Puschkins Urgroßvater Ibrahim, ein Kriegsgefangener aus dem äthiopischen Adel, der vom Zaren adoptiert worden war und am Hof Karriere machte, hat ihn zu dem unvollendeten Roman «Der Mohr Peters des Großen» inspiriert. Als Peter I. für ihn die Ehe mit einem adligen Fräulein arrangiert, bricht für das Mädchen eine Welt zusammen, obwohl an dem klugen, sympathischen, blendend aussehenden Bräutigam alles stimmte, - nur eben die Hautfarbe nicht. Der Ausbruch einer Cholera-Epidemie zwang Puschkin Ende 1830 zu einer dreimonatigen Quarantäne auf seinem Landgut, er nutzte die Zeit dort unter anderem, um «Die Geschichten des verstorbenen Iwan Petrowitsch Belkin» zu schreiben. Er selbst schlüpft bei diesen fünf Erzählungen ironisch in die Herausgeber-Rolle und berichtet in «Der Schuss» von einem äußerst seltsamen Duell zweier Offiziere. «Der Schneesturm» handelt von einer tragisch-komischen Eheschließung, an deren kuriosem Ausgang das Wetter schicksalhaft beteiligt ist. Zur Einweihung seines neuen Hauses lädt «Der Sargschreiner» im Suff alle von ihm Beerdigte ein. In «Der Postmeister» brennt dessen schöne Tochter mit einem durchreisenden Husaren durch. «Fräulein Bäuerin» wiederum handelt von der Liebe zwischen der Tochter eines Gutsbesitzers und dem Sohn aus einem verfeindeten Nachbarngut, gegenüber dem sie sich als Magd ausgibt. Landesverrat und eine politisch unmögliche Liebe sind Thema des Prosa-Fragments «Roslawlew», im unvollendeten Räuberroman «Dubrowskij» eskaliert der Streit zwischen benachbarten Gutsbesitzern zu einer Katastrophe. Ein Ich-Erzähler berichtet in dem spannenden historischen Roman «Die Hauptmannstochter» vom Pugatschow-Aufstand, in «Pique Dame» ist die Spielsucht das Thema, in «Kirdshali» wird die Geschichte eines berüchtigten Räubers während des Russisch-Osmanischen Krieges erzählt. Kleopatra schließlich bietet sich in «Ägyptische Nächte» jedem Manne für eine heiße Liebesnacht an und verlangt dafür nicht weniger als seinen Tod am nächsten Morgen!
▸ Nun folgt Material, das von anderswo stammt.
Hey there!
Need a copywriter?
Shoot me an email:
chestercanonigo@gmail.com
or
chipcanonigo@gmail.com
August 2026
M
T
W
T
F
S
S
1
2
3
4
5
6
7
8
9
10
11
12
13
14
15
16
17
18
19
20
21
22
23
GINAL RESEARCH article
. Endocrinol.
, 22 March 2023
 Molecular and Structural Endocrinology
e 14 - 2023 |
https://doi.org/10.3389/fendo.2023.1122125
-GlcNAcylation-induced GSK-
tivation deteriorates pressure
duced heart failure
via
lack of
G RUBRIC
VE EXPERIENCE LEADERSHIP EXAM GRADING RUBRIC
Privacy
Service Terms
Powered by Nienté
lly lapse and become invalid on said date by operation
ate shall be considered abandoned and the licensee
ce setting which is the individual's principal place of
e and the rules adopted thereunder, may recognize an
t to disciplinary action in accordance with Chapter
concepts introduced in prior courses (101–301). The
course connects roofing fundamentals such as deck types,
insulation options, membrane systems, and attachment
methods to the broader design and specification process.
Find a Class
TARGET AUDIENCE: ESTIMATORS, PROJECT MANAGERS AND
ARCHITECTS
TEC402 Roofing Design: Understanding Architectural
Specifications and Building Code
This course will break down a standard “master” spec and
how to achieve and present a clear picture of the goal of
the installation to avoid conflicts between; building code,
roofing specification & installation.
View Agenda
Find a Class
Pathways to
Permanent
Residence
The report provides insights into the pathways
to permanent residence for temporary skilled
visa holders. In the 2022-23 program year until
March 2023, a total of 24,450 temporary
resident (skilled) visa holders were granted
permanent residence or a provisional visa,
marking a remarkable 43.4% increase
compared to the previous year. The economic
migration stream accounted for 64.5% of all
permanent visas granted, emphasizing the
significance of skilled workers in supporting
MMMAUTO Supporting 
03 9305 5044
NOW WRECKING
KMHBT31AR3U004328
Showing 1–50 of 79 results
Stilistisch ist Puschkins Prosa durch eine straffe, dialogarme, äußerst zielgerichtete Erzählweise gekennzeichnet, die völlig unprätentiös und mit einer fein durchscheinenden Ironie das Milieu schildert, aus dem er selbst stammte, Adel und Gutsherren also. Seine durchweg sympathischen Figuren sind anschaulich beschrieben, die Männer meistens als ehemalige Offiziere, die Damen als gelangweilte Hausherrin oder Tochter in heiratsfähigem Alter. Ehen werden von den Eltern standeskonform arrangiert, was oft zu Dramen führt, wegen meist unüberwindbarer Standesgrenzen aber letztendlich doch folgsam hingenommen wird.
«Der gebildete Leser weiß, dass Shakespeare und Walter Scott ihre Totengräber als fidele Possenreißer geschildert haben», heißt es in Puschkin Geschichte zu diesem Thema, an anderer Stelle lesen wir: «Sie dachte… aber lässt sich denn mit Sicherheit sagen, woran ein siebzehnjähriges Mädchen denkt, das am frühen Morgen um sechs im Walde mit sich allein ist?» Es ist dieses Augenzwinkern, das sogar seine Figuren zuweilen real zeigen, welches diese vom Plot her überaus kunstvoll angelegten Erzählungen zu einer ebenso unterhaltsamen wie bereichernden Lektüre machen.